Problem to work on →
Quote every one of the items below verbatim, leaving out the pictures.

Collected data
◆ ◆ ◆ ◆ ◆ ◆ ◆

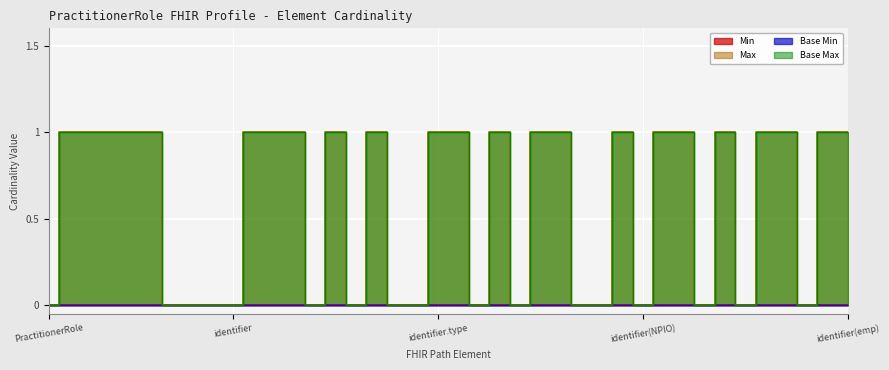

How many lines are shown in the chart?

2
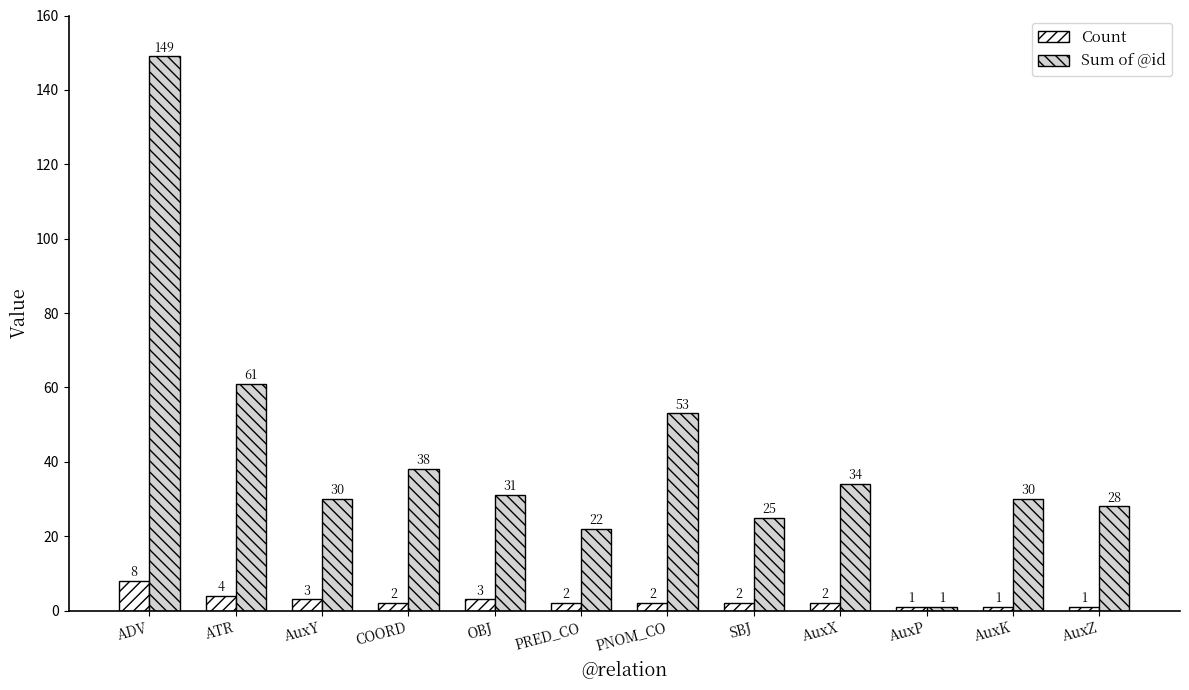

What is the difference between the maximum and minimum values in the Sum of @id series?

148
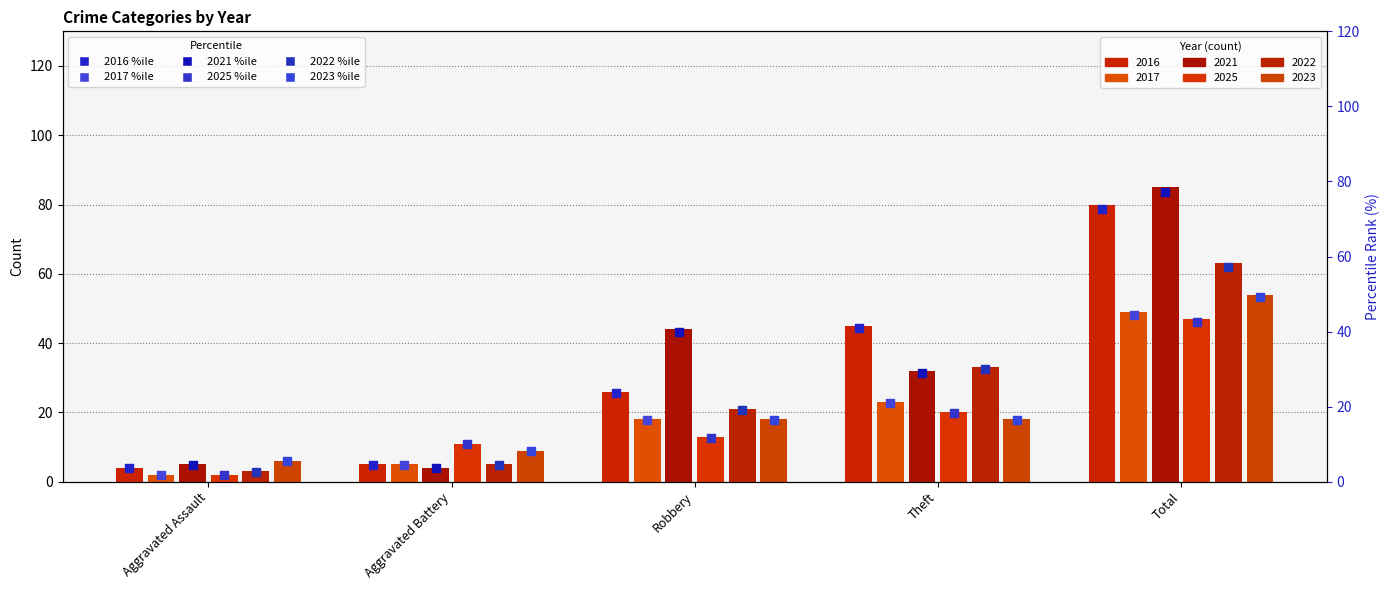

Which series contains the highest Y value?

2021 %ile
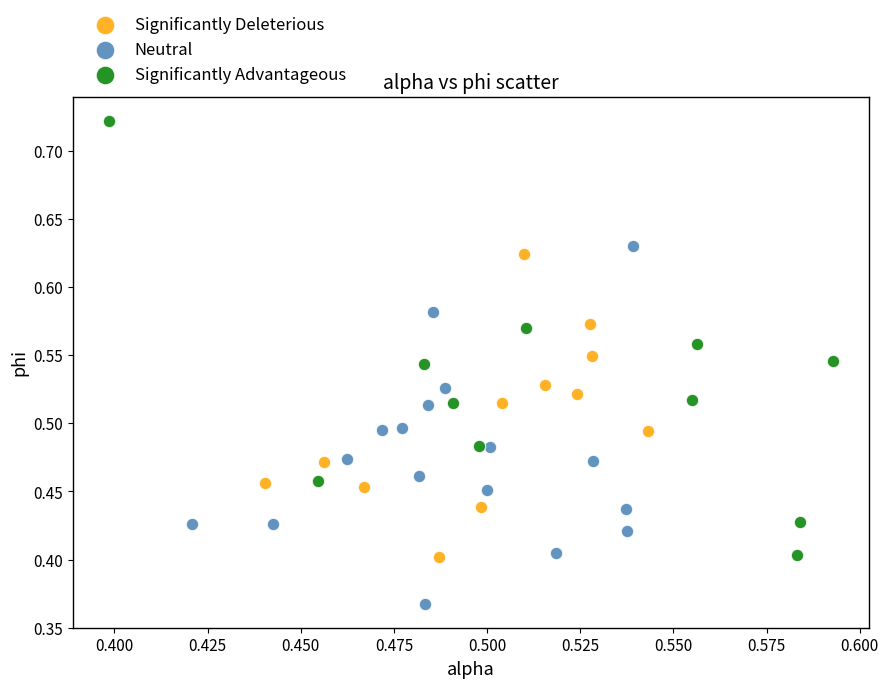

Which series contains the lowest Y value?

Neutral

◆ ◆ ◆ ◆ ◆ ◆ ◆

Task answer →
How many lines are shown in the chart?

2

What is the difference between the maximum and minimum values in the Sum of @id series?

148

Which series contains the highest Y value?

2021 %ile

Which series contains the lowest Y value?

Neutral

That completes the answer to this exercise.